A Flower from Every Meadow at Mohatta Palace
Charting almost two centuries worth of textile legacy, an exhibition titled ‘A Flower from Every Meadow’ opened at the Mohatta Palace on Wednesday in the presence of artists, critics, designers and art lovers.
The show aims to provide a semblance of order to the trajectory of textile evolution in the country and displays pieces dating as far back as the 1830s.
Thematically, the exhibition is broken down into different facets of textiles — from tie and dye, to woven, vintage and much more.
Curator Nasreen Askari said: “This repertoire of textiles encompasses design and innovation in Pakistan’s dress tradition, from the Arabian Sea to Indus-Kohistan”. Her own private collection, spanning almost 42 years, is also part of the exhibition.
“We have introduced private collections never seen before.

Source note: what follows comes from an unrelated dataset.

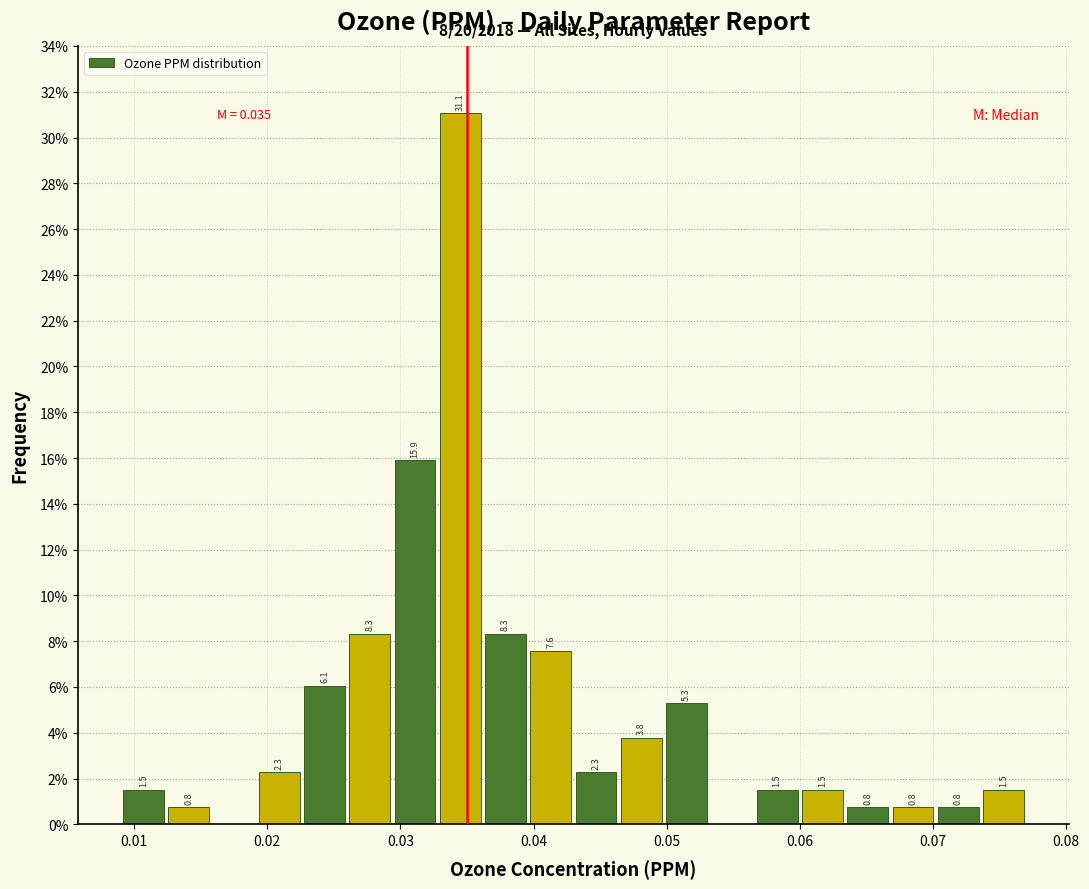

Read against the x-axis, roughly where is the centre of the tallest bar?

0.035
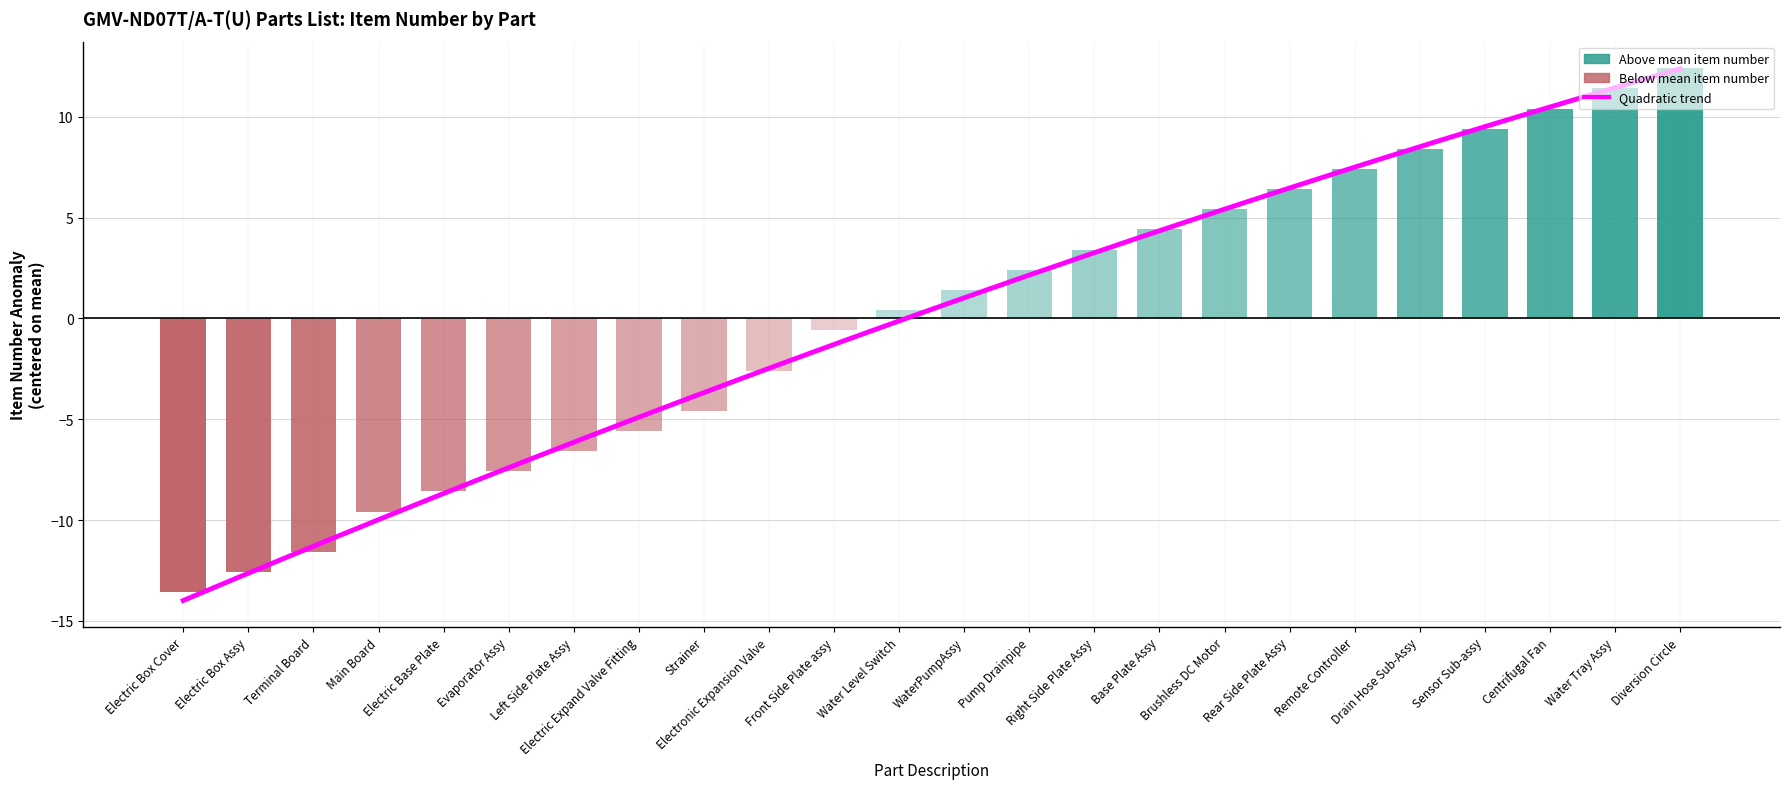

What is the label of the 1st bar from the left?

Electric Box Cover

The loss of these textile traditions is anachronistic and this is an attempt to remedy that,” she said, commenting on the necessity of the exhibition.

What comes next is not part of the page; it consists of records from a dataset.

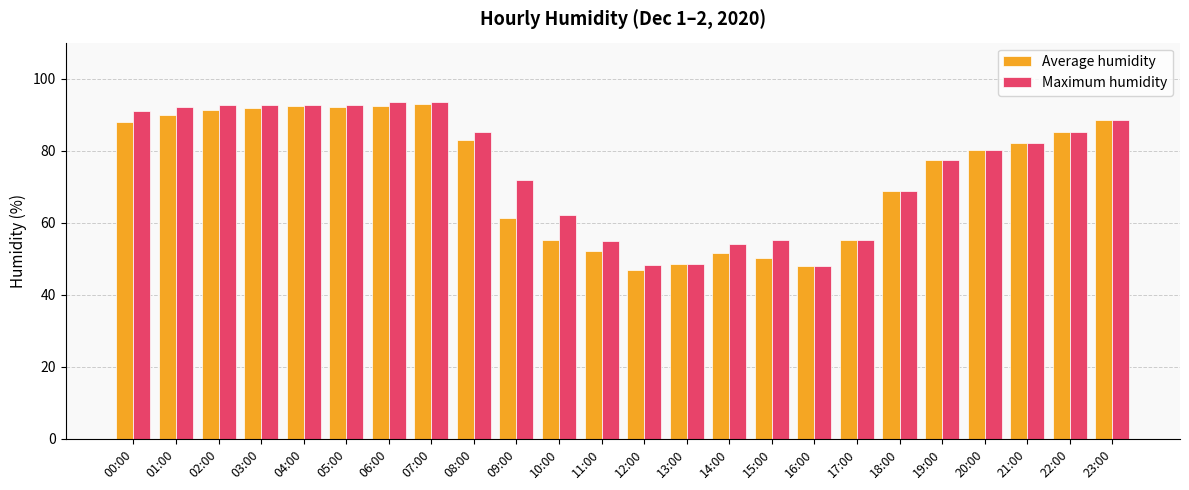

How many values in the Maximum humidity series exceed 82?

12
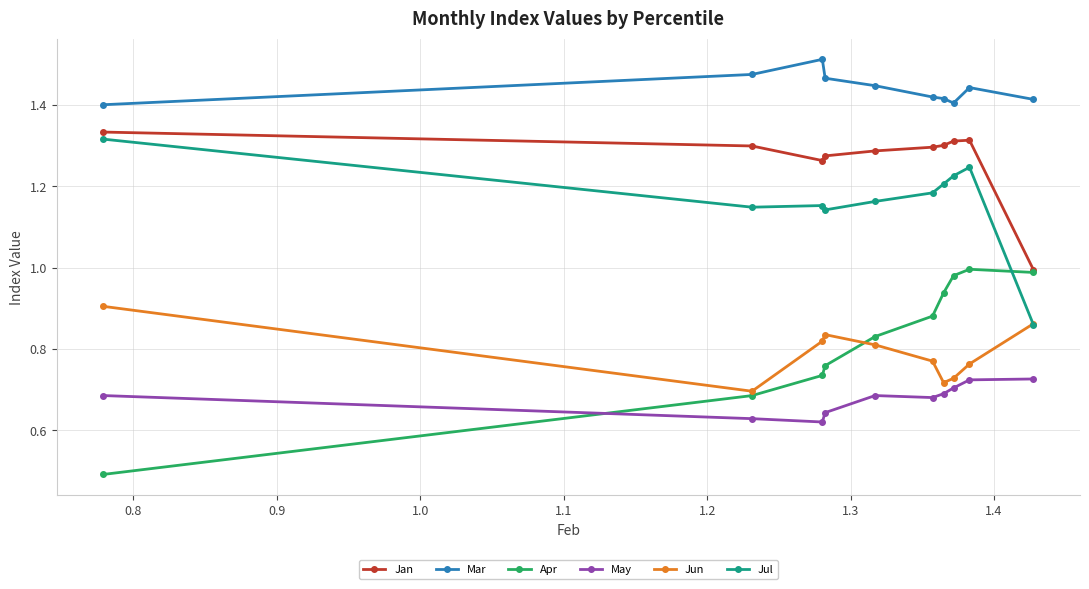

True or false: Jan and Jun intersect in this chart.

False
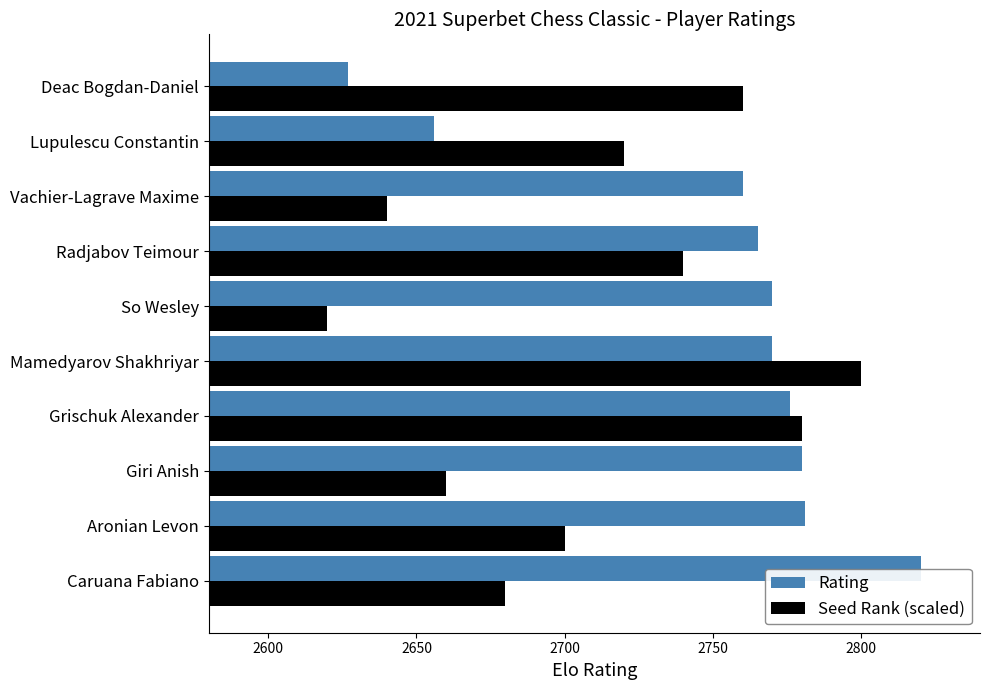

What is the lowest value of the Rating series?

2627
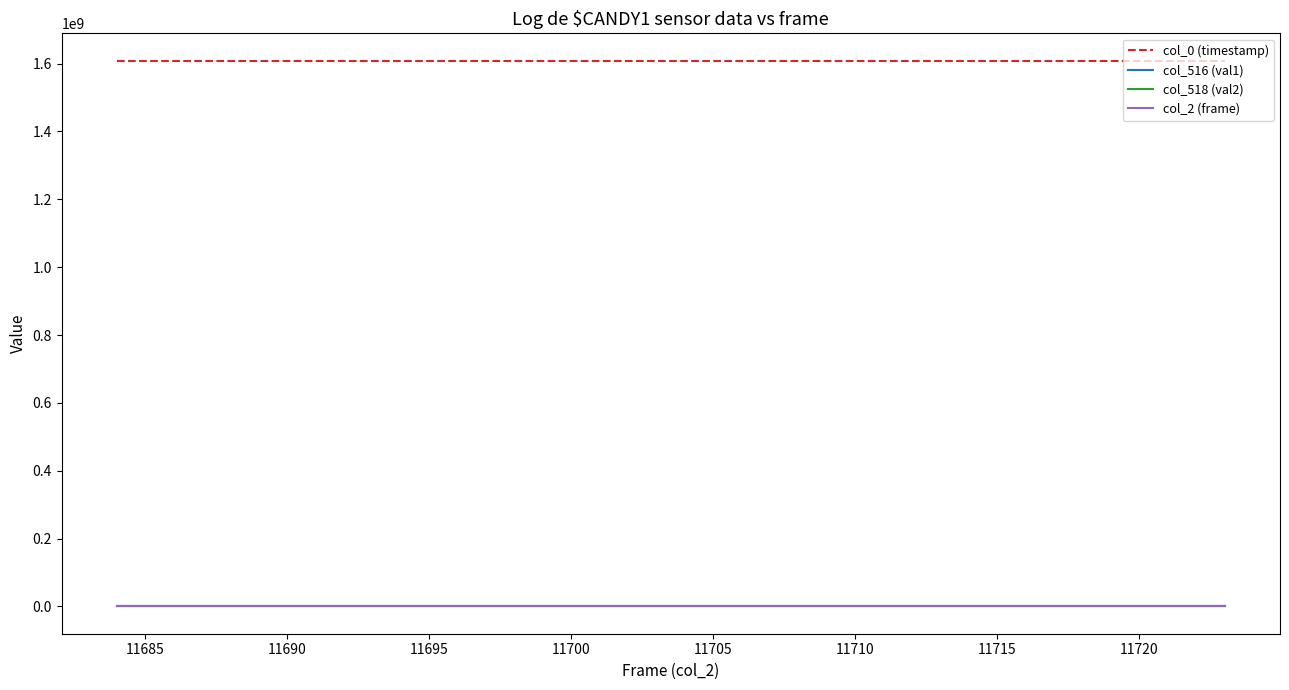

What is the average value of the col_516 (val1) series?

25359.4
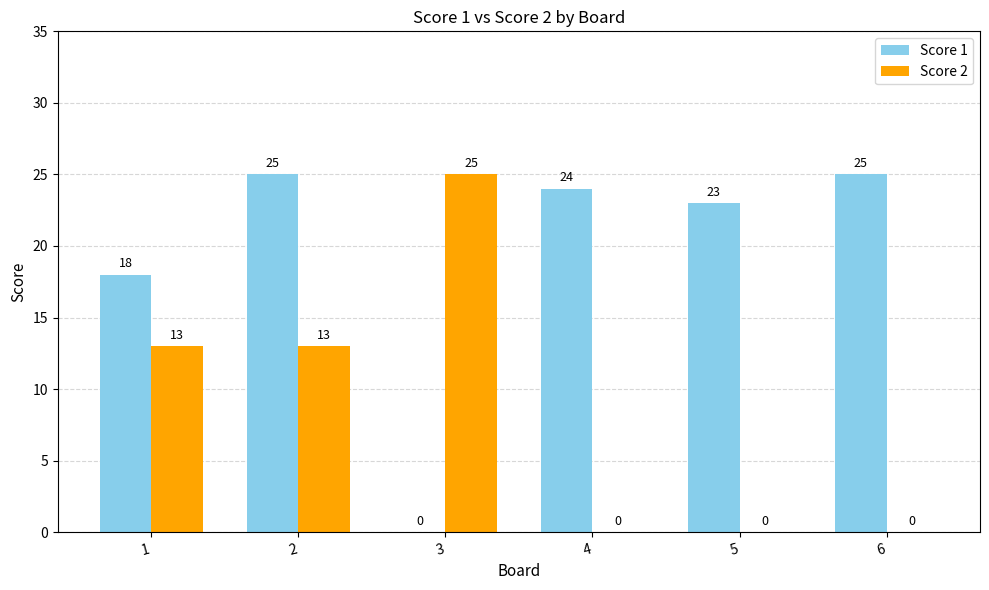

What is the sum of the Score 2 values at 1 and 6?

13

“This will allow us to foster pride in Pakistan’s cultural legacy.”
Private collectors, who have displayed their pieces, include former princely states of Hyderabad and Kalat. Other patrons include the Sindh Provincial Museum and the National Museum of Pakistan.
Installations were also part of the exhibition such as one that highlighted the process of tie dyeing (bandhani), displaying the entire process from the mixing of colours to the actual dyeing. Ajrak block printing using carved wooden blocks was being done in one corner of the room, and a khes weaver completed the picture, working on the Bulbul-i-Chashm (eye of the nightingale), a special diamond weave. It was heartening to see the faces behind the work. Each had a master craftsman at work, sharing his experience and his story.

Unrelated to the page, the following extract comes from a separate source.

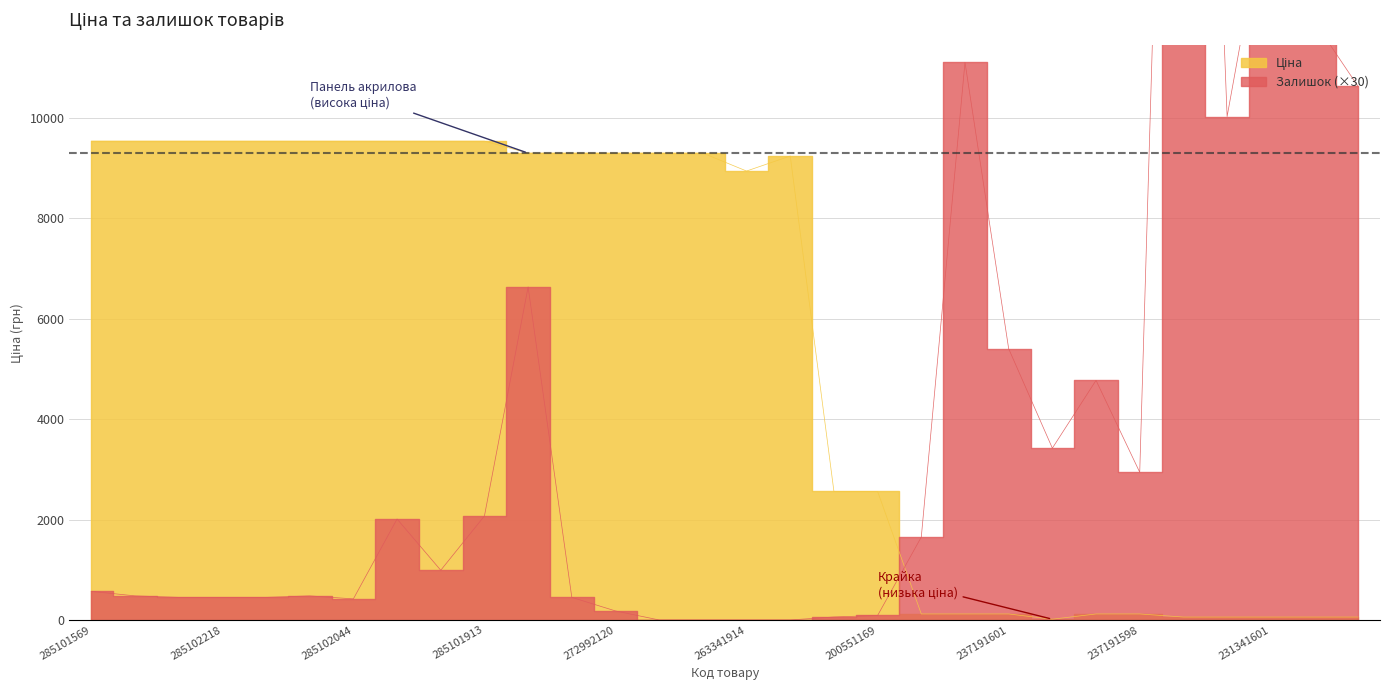

In Залишок, how many points are lower than both neighbors (excluding endpoints)?

5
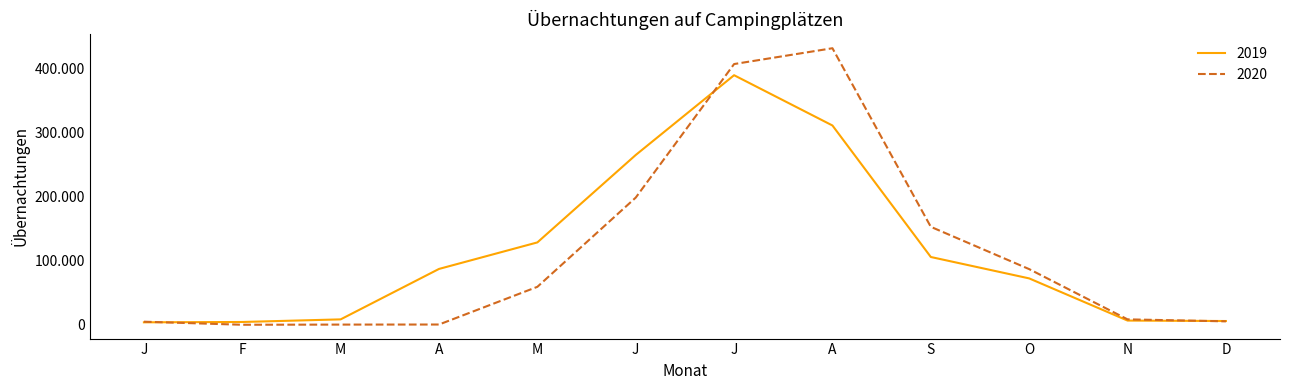

The 2020 series shows 431 at M. True or false?

True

An Indus Kohistan corner featured a hujra, a recreation of a dwelling that traditionally functioned as a space for receiving guests. Alongside was the area’s traditional dress, in sheep’s wool, with bright Kohistani embroidery.
Balochi embroidery with its intricate geometric patterns was also on display while care was taken to identify the variations in arrangement and colour in the embroidery from different Baloch communities.
Contemporary designers were then given space to express their inspirations with the aim to “illustrate the continuity and innovation in the country’s dress tradition”. Free to represent any particular aspect that inspired them, be it the cut, colour or embellishment, featured designers included Faiza Samee, Maheen Khan, Bunto Kazmi and Rizwan Beyg.
Samee’s collection was a classicist revival of embroidered work that has long dwindled out of mainstream use, which she considers unfortunate. “When I realised that the work my mother had got made was no longer available in the market, I decided to embark on reviving this traditional work.”
Considering it as a research project, she decided to search out craftsmen who could help revive this lost art form. “My collection is a tribute to the craftsmen long gone.”
Designer Maheen Khan called her collection a “patronage to the Pathan shopkeeper.” Her initiative is to revive the silk handloom industry in Orangi Town, where the silk weaving craft is fading away despite it being passed down to generations.
‘A Flower from Every Meadow’ is the Mohatta Palace’s 19th exhibition, an extraordinary undertaking that focuses on both the technical and historical significance of the antique and the modern in textiles.
Managing Trustee of the Mohatta Palace Hameed Haroon spoke about how the exhibition is “a structurally important decision for the building-up of the museum”.
Sardar Sherbaz Khan Mazari and Begum Mazari were present to formally declare the opening of the exhibition.
The exhibition opens to the public on Thursday at 11am. The museum is open from Tuesdays to Sundays from 11am to 6pm.